● **What is being asked**: In the rows below, turn the lines into a numbered list, starting with the line that contains "d’exploitation. Les services" and going on through the line that contains "optimisée pour offrir une expérience fluide". Leave out any blank lines.

Start of Dataset extract

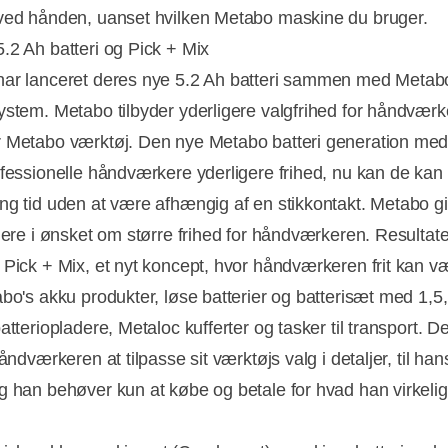
ved hånden, uanset hvilken Metabo maskine du bruger.
.2 Ah batteri og Pick + Mix
ar lanceret deres nye 5.2 Ah batteri sammen med Metabo
ystem. Metabo tilbyder yderligere valgfrihed for håndværk
 Metabo værktøj. Den nye Metabo batteri generation med
ofessionelle håndværkere yderligere frihed, nu kan de kan 
ng tid uden at være afhængig af en stikkontakt. Metabo gi
idere i ønsket om større frihed for håndværkeren. Resultate
 Pick + Mix, et nyt koncept, hvor håndværkeren frit kan væ
bo's akku produkter, løse batterier og batterisæt med 1,5, 
atteriopladere, Metaloc kufferter og tasker til transport. De
håndværkeren at tilpasse sit værktøjs valg i detaljer, til han
g han behøver kun at købe og betale for hvad han virkelig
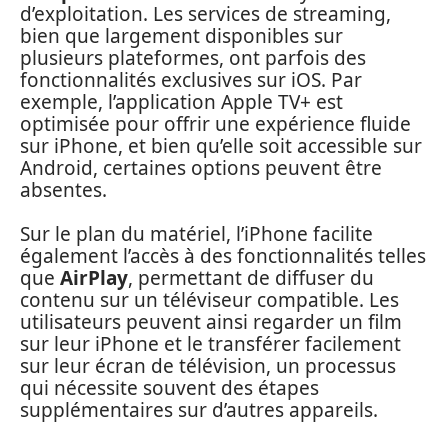
d’exploitation. Les services de streaming,
bien que largement disponibles sur
plusieurs plateformes, ont parfois des
fonctionnalités exclusives sur iOS. Par
exemple, l’application Apple TV+ est
optimisée pour offrir une expérience fluide
sur iPhone, et bien qu’elle soit accessible sur
Android, certaines options peuvent être
absentes.
Sur le plan du matériel, l’iPhone facilite
également l’accès à des fonctionnalités telles
que
AirPlay
, permettant de diffuser du
contenu sur un téléviseur compatible. Les
utilisateurs peuvent ainsi regarder un film
sur leur iPhone et le transférer facilement
sur leur écran de télévision, un processus
qui nécessite souvent des étapes
supplémentaires sur d’autres appareils.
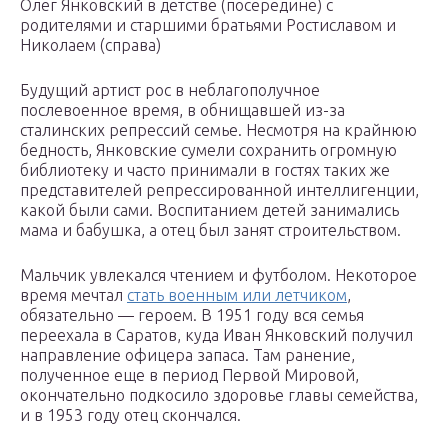
Олег Янковский в детстве (посередине) с
родителями и старшими братьями Ростиславом и
Николаем (справа)
Будущий артист рос в неблагополучное
послевоенное время, в обнищавшей из-за
сталинских репрессий семье. Несмотря на крайнюю
бедность, Янковские сумели сохранить огромную
библиотеку и часто принимали в гостях таких же
представителей репрессированной интеллигенции,
какой были сами. Воспитанием детей занимались
мама и бабушка, а отец был занят строительством.
Мальчик увлекался чтением и футболом. Некоторое
время мечтал
стать военным или летчиком
,
обязательно — героем. В 1951 году вся семья
переехала в Саратов, куда Иван Янковский получил
направление офицера запаса. Там ранение,
полученное еще в период Первой Мировой,
окончательно подкосило здоровье главы семейства,
и в 1953 году отец скончался.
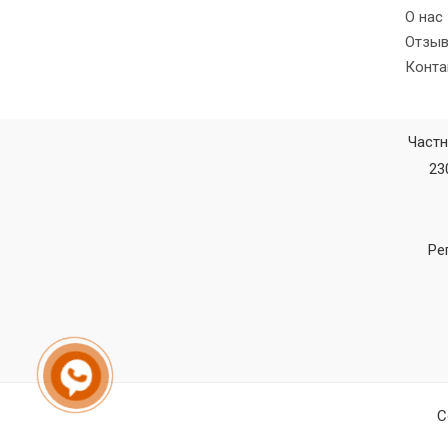
О нас
Отзы
Конта
Частн
23
Ре
C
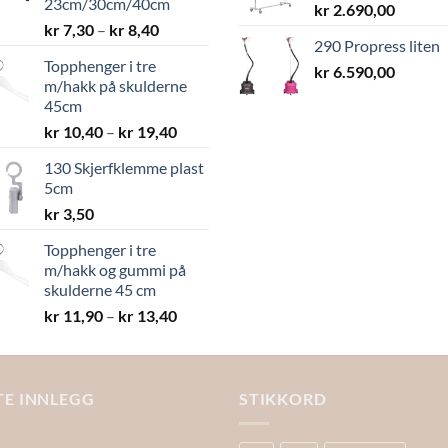
23cm/30cm/40cm
kr
2.690,00
Prisområde:
kr
7,30
–
kr
8,40
290 Propress liten
kr 7,30
Topphenger i tre
til
kr
6.590,00
m/hakk på skulderne
kr 8,40
45cm
Prisområde:
kr
10,40
–
kr
19,40
kr 10,40
130 Skjerfklemme plast
til
5cm
kr 19,40
kr
3,50
Topphenger i tre
m/hakk og gummi på
skulderne 45 cm
Prisområde:
kr
11,90
–
kr
13,40
kr 11,90
til
kr 13,40
TE INNLEGG
STIKKORD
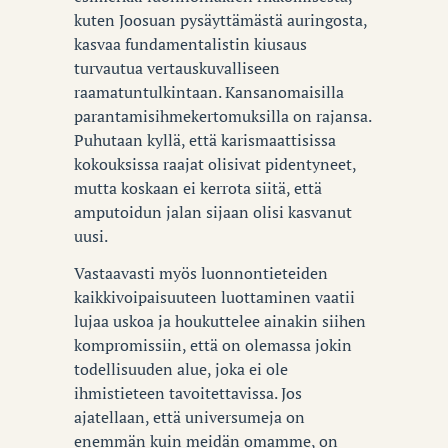
kuten Joosuan pysäyttämästä auringosta,
kasvaa fundamentalistin kiusaus
turvautua vertauskuvalliseen
raamatuntulkintaan. Kansanomaisilla
parantamisihmekertomuksilla on rajansa.
Puhutaan kyllä, että karismaattisissa
kokouksissa raajat olisivat pidentyneet,
mutta koskaan ei kerrota siitä, että
amputoidun jalan sijaan olisi kasvanut
uusi.
Vastaavasti myös luonnontieteiden
kaikkivoipaisuuteen luottaminen vaatii
lujaa uskoa ja houkuttelee ainakin siihen
kompromissiin, että on olemassa jokin
todellisuuden alue, joka ei ole
ihmistieteen tavoitettavissa. Jos
ajatellaan, että universumeja on
enemmän kuin meidän omamme, on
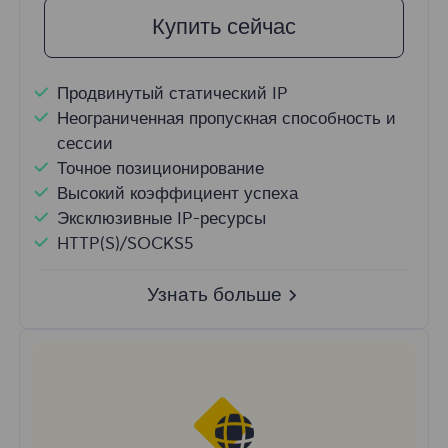
Купить сейчас
Продвинутый статический IP
Неограниченная пропускная способность и
сессии
Точное позиционирование
Высокий коэффициент успеха
Эксклюзивные IP-ресурсы
HTTP(S)/SOCKS5
Узнать больше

End of Dataset extract

● **Output of the task**:
1. d’exploitation. Les services de streaming,
2. bien que largement disponibles sur
3. plusieurs plateformes, ont parfois des
4. fonctionnalités exclusives sur iOS. Par
5. exemple, l’application Apple TV+ est
6. optimisée pour offrir une expérience fluide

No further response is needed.